‘DemografixeR’ allows to estimate gender, age & nationality from a name. The package is an API wrapper of all 3 ‘Demografix’ API’s - all three APIs supported in one package:
- https://genderize.io - Gender estimation based on a name
- https://agify.io - Age estimation based on a name
- https://nationalize.io - Nationality estimation based on a name
You can find all the necessary documentation about the package here:
You can install the CRAN release version of DemografixeR following this
R
command:
install.packages("DemografixeR")
You can also install the development version of DemografixeR following
these R
commands:
if (!require("devtools")) install.packages("devtools")
devtools::install_github("matbmeijer/DemografixeR")
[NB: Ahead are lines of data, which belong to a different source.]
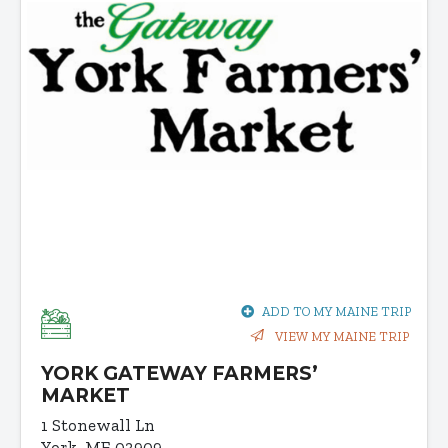
ADD TO MY MAINE TRIP
VIEW MY MAINE TRIP
YORK GATEWAY FARMERS’
MARKET
1 Stonewall Ln
York, ME 03909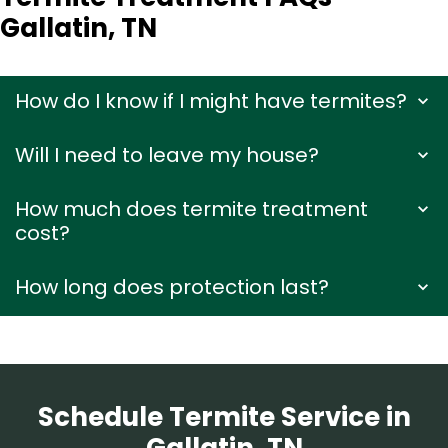
Gallatin, TN
How do I know if I might have termites?
Will I need to leave my house?
How much does termite treatment
cost?
How long does protection last?
Schedule Termite Service in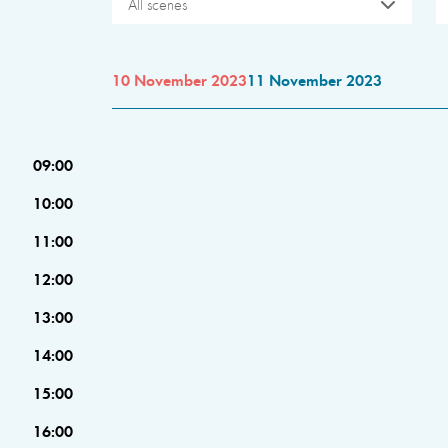
All scenes
10 November 2023
11 November 2023
09:00
10:00
11:00
12:00
13:00
14:00
15:00
16:00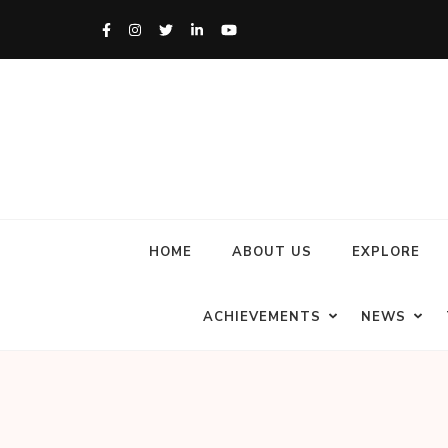
HOME
ABOUT US
EXPLORE
ACHIEVEMENTS
NEWS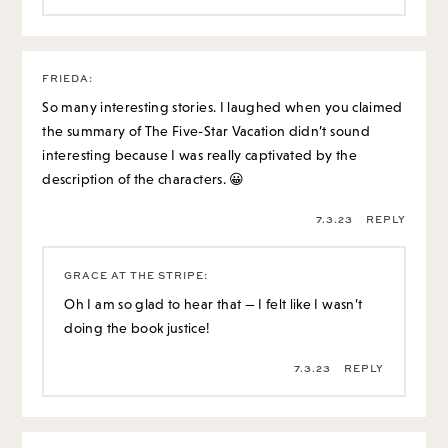
interesting because I was really captivated by the
description of the characters. 😀
7.3.23
REPLY
GRACE AT THE STRIPE
:
Oh I am so glad to hear that — I felt like I wasn’t
doing the book justice!
7.3.23
REPLY
EMILY
:
One book that I read this month and liked, and think you
might like too, Grace, is Masters at Work: Becoming a
Curator by Holly Brubach. It profiles a curator at the
Whitney museum and it’s short.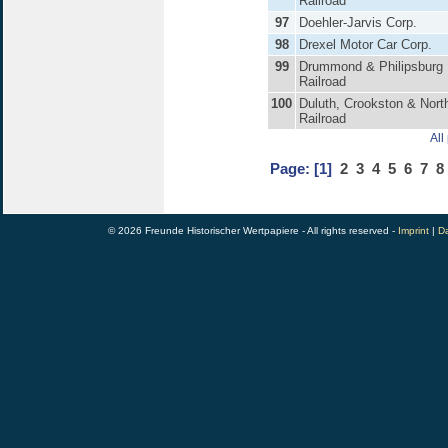
Railroad
97
Doehler-Jarvis Corp.
98
Drexel Motor Car Corp.
99
Drummond & Philipsburg
Railroad
100
Duluth, Crookston & Nort
Railroad
All
Page:
[1]
2
3
4
5
6
7
8
© 2026 Freunde Historischer Wertpapiere - All rights reserved -
Imprint
|
Da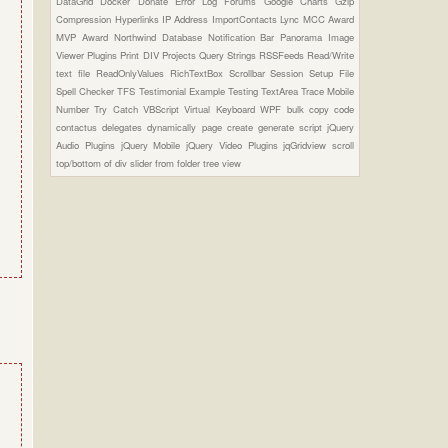
DataGrid
Docker
Donate
Error Log
Forums
Google Charts
Gzip
Compression
Hyperlinks
IP Address
ImportContacts
Lync
MCC Award
MVP Award
Northwind Database
Notification Bar
Panorama Image
Viewer Plugins
Print DIV
Projects
Query Strings
RSSFeeds
Read/Write
text file
ReadOnlyValues
RichTextBox
Scrollbar
Session
Setup File
Spell Checker
TFS
Testimonial Example
Testing
TextArea
Trace Mobile
Number
Try Catch
VBScript
Virtual Keyboard
WPF
bulk copy
code
contactus
delegates
dynamically page create
generate script
jQuery
Audio Plugins
jQuery Mobile
jQuery Video Plugins
jqGridview
scroll
top/bottom of div
slider from folder
tree view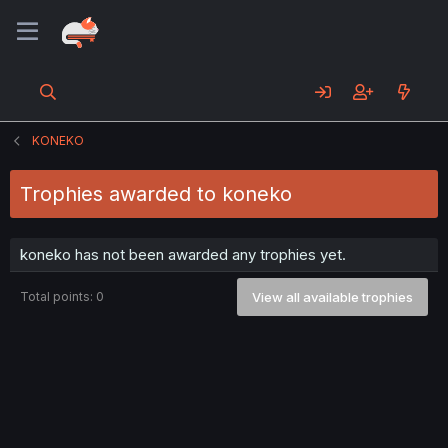
KONEKO
Trophies awarded to koneko
koneko has not been awarded any trophies yet.
Total points: 0
View all available trophies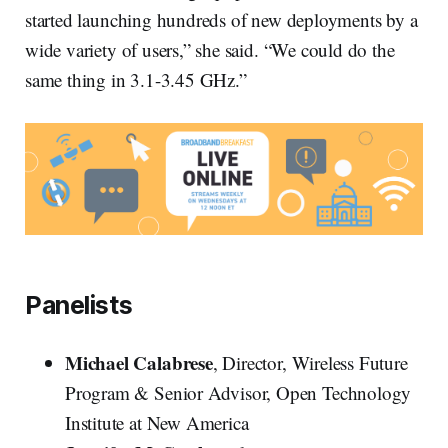
started launching hundreds of new deployments by a
wide variety of users,” she said. “We could do the
same thing in 3.1-3.45 GHz.”
Panelists
Michael Calabrese
, Director, Wireless Future
Program & Senior Advisor, Open Technology
Institute at New America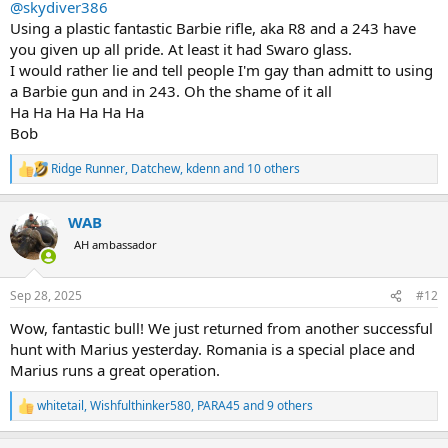
@skydiver386
Using a plastic fantastic Barbie rifle, aka R8 and a 243 have
you given up all pride. At least it had Swaro glass.
I would rather lie and tell people I'm gay than admitt to using
a Barbie gun and in 243. Oh the shame of it all
Ha Ha Ha Ha Ha Ha
Bob
Ridge Runner
,
Datchew
,
kdenn
and 10 others
R
e
a
WAB
c
t
AH ambassador
i
o
n
Sep 28, 2025
#12
s
:
Wow, fantastic bull! We just returned from another successful
hunt with Marius yesterday. Romania is a special place and
Marius runs a great operation.
whitetail
,
Wishfulthinker580
,
PARA45
and 9 others
R
e
a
These are basic examples, which shows you how to estimate nationality, gender and age by a given name with & without specifying a country. The package takes care of multiple background tasks:
- API pagination
- Duplicated names (one request made per name)
- Missing values
- Workflow integration (e.g. with
dplyr
ordata.table
)
library(DemografixeR)
#Simple example without country_id
names<-c("Ben", "Allister", "Lucie", "Paula")
genderize(name = names)
#> [1] "male" "male" "female" "female"
nationalize(name = names)
#> [1] "AU" "ZA" "CZ" "PT"
agify(name = names)
#> [1] 48 44 24 50
#Simple example with
genderize(name = names, country_id = "US")
#> [1] "male" "male" "female" "female"
agify(name = names, country_id = "US")
#> [1] 67 46 65 70
#Workflow example with dplyr with missing values and multiple different countries
df<-data.frame(names=c("Ana", NA, "Pedro",
"Francisco", "Maria", "Elena"),
country=c(NA, NA, "ES",
"DE", "ES", "NL"), stringsAsFactors = FALSE)
df %>% dplyr::mutate(guessed_nationality=nationalize(name = names),
guessed_gender=genderize(name = names, country_id = country),
guessed_age=agify(name = names, country_id = country)) %>%
knitr::kable()
names | country | guessed_nationality | guessed_gender | guessed_age |
---|---|---|---|---|
Ana | NA | PT | female | 58 |
NA | NA | NA | NA | NA |
Pedro | ES | PT | male | 69 |
Francisco | DE | CL | male | 58 |
Maria | ES | CY | NA | 59 |
Elena | NL | CC | female | 69 |
#Detailed data.frame example:
genderize(name = names, simplify = FALSE, meta = TRUE) %>% knitr::kable()
name | type | gender | probability | count | api_rate_limit | api_rate_remaining | api_rate_reset | api_request_timestamp | |
---|---|---|---|---|---|---|---|---|---|
2 | Ben | gender | male | 0.95 | 77991 | 1000 | 959 | 46192 | 2020-05-14 11:10:07 |
1 | Allister | gender | male | 0.98 | 129 | 1000 | 959 | 46192 | 2020-05-14 11:10:07 |
3 | Lucie | gender | female | 0.99 | 85580 | 1000 | 959 | 46192 | 2020-05-14 11:10:07 |
4 | Paula | gender | female | 0.98 | 74130 | 1000 | 959 | 46192 | 2020-05-14 11:10:07 |
- This package is in no way affiliated to the Demografix ApS company, the owner of the ‘genderize.io’, ‘agify.io’ and ‘nationalize.io’ APIs.
- An open mind towards gender & gender diversity is promoted, warning that the results from the ‘genderize.io’ API reflect an oversimplification of gender identity, gender roles and the meaning of ‘gender’. For more information visit the active discussion in the following Wikipedia article.
Please note that the ‘DemografixeR’ project is released with a Contributor Code of Conduct. By contributing to this project, you agree to abide by its terms.